Since last year, according to the sixth annual report by the group Americans for Financial Reform, the House Financial Services Committee has passed more than six dozen bills to loosen restrictions on the financial industry – with the support of virtually all Republicans and an occasional Democrat.

Report coauthor James Lardner, a senior fellow at the group, cited one bill signed by President Donald Trump in October that allows companies to force consumers who allege fraud into arbitration – and keeping them from filing a class-action lawsuit.

"The result is that, if you're cheated by your credit card company or your student lender, or what have you," Lardner said, they're perfectly entitled to say you're not allowed to go to court, and you're not allowed to band together with other people who've been cheated in the same way."

Lardner said the secrecy of mandatory arbitration allowed Wells Fargo to get away with creating fake accounts for four years. He added that the tax bill greatly benefited Wall Street.

The report found all five of Kentucky's GOP representatives voted for 17 out of 19 anti-consumer bills supported by the financial industry. Wall Street has argued for years that Obama-era banking regulations went too far and restrict the availability of credit.

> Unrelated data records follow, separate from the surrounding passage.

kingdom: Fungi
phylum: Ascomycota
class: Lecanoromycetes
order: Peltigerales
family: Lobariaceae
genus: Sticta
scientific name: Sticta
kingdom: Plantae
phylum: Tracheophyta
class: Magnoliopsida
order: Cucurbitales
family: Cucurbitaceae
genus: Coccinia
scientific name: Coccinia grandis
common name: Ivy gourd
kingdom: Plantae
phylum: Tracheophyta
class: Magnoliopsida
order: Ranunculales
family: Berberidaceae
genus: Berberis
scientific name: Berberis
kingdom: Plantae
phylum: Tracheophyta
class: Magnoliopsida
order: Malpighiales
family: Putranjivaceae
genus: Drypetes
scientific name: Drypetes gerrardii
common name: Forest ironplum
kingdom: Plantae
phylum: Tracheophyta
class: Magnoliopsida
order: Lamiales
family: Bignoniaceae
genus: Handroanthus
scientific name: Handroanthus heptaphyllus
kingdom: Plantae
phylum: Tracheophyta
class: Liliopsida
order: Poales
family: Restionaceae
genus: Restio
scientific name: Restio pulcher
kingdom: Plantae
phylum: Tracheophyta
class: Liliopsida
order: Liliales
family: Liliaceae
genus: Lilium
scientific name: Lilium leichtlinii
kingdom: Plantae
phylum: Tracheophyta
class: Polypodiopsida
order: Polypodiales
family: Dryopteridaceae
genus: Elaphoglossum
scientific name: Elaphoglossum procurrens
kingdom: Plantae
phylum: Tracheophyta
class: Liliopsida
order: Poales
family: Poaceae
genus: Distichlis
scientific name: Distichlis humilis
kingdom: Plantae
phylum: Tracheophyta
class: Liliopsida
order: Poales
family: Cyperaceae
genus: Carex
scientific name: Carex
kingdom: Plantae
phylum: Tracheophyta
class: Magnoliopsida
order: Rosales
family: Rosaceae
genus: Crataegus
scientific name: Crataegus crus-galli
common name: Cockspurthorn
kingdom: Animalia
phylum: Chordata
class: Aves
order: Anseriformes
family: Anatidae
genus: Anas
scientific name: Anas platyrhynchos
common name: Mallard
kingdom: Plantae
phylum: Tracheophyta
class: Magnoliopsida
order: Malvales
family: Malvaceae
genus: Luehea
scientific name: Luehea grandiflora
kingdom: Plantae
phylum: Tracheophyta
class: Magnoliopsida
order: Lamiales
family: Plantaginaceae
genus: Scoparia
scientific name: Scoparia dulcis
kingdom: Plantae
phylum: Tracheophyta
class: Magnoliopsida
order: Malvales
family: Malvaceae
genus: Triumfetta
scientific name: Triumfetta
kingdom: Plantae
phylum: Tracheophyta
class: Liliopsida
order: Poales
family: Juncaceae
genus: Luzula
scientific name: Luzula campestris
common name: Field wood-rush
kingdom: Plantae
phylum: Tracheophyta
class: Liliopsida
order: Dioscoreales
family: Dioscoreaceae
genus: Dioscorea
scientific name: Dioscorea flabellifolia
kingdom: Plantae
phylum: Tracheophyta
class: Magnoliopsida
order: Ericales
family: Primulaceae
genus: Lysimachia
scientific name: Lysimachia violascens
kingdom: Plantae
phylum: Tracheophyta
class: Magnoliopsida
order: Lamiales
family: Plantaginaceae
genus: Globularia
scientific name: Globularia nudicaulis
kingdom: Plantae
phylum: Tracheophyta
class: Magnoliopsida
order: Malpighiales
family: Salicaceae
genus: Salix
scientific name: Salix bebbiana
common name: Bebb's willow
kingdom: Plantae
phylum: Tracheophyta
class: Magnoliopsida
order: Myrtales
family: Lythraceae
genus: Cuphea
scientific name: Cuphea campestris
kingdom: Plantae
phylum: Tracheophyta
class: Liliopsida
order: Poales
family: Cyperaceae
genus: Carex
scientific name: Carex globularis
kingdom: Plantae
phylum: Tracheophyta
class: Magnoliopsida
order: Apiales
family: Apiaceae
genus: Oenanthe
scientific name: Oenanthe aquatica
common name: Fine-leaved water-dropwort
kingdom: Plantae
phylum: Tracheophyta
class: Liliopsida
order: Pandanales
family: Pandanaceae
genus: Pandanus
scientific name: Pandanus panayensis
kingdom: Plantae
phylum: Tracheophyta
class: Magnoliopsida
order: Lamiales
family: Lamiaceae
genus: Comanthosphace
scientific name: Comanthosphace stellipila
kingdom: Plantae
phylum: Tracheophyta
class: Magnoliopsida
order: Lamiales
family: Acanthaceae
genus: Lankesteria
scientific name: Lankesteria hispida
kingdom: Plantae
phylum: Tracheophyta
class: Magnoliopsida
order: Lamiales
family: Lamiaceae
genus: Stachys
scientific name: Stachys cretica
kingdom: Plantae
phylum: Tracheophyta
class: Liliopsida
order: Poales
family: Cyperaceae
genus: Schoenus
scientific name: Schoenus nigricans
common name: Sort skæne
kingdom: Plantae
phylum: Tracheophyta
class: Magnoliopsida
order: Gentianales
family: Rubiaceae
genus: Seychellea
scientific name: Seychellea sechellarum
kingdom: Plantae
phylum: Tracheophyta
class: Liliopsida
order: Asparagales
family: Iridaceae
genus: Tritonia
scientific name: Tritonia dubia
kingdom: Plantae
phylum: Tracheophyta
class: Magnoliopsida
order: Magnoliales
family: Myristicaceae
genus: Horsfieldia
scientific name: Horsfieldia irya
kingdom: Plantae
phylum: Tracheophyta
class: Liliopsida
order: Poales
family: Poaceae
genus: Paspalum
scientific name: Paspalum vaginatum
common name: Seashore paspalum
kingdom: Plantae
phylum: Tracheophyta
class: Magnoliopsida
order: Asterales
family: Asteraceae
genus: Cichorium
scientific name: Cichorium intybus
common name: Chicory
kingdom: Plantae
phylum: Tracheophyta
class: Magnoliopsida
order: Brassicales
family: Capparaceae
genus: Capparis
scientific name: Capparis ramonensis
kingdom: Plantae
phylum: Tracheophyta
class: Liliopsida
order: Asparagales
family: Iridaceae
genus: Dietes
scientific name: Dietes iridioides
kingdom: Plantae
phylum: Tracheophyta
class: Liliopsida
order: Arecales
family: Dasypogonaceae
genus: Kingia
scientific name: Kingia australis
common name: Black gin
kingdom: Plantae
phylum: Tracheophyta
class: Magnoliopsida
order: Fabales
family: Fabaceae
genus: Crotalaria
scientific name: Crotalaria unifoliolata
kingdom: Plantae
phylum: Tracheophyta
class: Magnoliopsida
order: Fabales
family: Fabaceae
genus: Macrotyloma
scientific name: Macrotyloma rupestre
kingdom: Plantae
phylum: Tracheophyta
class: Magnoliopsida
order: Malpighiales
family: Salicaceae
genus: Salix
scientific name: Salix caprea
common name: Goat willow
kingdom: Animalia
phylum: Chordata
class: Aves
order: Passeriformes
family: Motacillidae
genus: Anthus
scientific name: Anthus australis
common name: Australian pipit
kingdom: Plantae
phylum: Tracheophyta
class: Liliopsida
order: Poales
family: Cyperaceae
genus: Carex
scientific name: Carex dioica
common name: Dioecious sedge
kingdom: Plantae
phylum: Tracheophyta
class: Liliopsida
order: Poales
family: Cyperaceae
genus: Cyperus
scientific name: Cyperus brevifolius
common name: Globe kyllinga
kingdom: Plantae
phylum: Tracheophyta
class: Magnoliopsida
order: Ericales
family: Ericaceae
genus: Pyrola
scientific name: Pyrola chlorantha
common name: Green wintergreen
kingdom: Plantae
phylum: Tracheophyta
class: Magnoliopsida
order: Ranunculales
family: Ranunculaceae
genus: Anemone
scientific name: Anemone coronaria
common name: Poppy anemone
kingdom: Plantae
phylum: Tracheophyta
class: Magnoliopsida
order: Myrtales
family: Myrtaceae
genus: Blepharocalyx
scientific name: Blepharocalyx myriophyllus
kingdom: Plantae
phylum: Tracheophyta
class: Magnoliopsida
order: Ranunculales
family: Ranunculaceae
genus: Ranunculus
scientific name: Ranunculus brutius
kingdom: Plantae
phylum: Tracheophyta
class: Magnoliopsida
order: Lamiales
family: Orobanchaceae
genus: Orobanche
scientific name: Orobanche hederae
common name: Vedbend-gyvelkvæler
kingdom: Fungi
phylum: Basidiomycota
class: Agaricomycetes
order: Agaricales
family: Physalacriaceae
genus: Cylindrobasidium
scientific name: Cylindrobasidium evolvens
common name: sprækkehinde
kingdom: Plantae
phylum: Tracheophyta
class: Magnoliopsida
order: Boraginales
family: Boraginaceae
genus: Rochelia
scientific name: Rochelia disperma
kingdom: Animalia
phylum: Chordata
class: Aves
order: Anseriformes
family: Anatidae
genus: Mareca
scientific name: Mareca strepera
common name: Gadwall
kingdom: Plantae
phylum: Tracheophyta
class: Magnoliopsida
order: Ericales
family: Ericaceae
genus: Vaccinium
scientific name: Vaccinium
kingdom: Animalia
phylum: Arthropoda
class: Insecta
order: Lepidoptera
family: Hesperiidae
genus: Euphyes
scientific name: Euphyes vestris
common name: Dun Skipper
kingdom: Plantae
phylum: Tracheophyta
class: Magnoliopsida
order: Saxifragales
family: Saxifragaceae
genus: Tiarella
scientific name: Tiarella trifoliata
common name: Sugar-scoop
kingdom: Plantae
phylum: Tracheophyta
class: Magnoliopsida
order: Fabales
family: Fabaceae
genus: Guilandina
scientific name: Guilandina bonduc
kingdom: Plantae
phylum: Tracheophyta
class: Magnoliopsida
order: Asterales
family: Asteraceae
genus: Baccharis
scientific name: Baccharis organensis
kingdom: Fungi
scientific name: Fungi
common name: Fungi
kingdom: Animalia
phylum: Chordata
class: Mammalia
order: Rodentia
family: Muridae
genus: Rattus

Recently, the Senate passed Senate Bill 2115, a big financial deregulation package – one that Lardner said takes the heat off many large banks that were part of the crash of 2008.

"And it excuses banks with between $50 billion and $250 billion in assets from some of the sort of automatic scrutiny that big banks were supposed to get after the financial crisis," he said, "to make sure they didn't engage in dangerous, risky practices."

Polls show most voters support more regulation for Wall Street. Nonetheless, the deregulation bill will now go to the U.S. House, where hard-line conservatives have said it doesn't go far enough to lighten the load on banks.

The report is online at ourfinancialsecurity.org.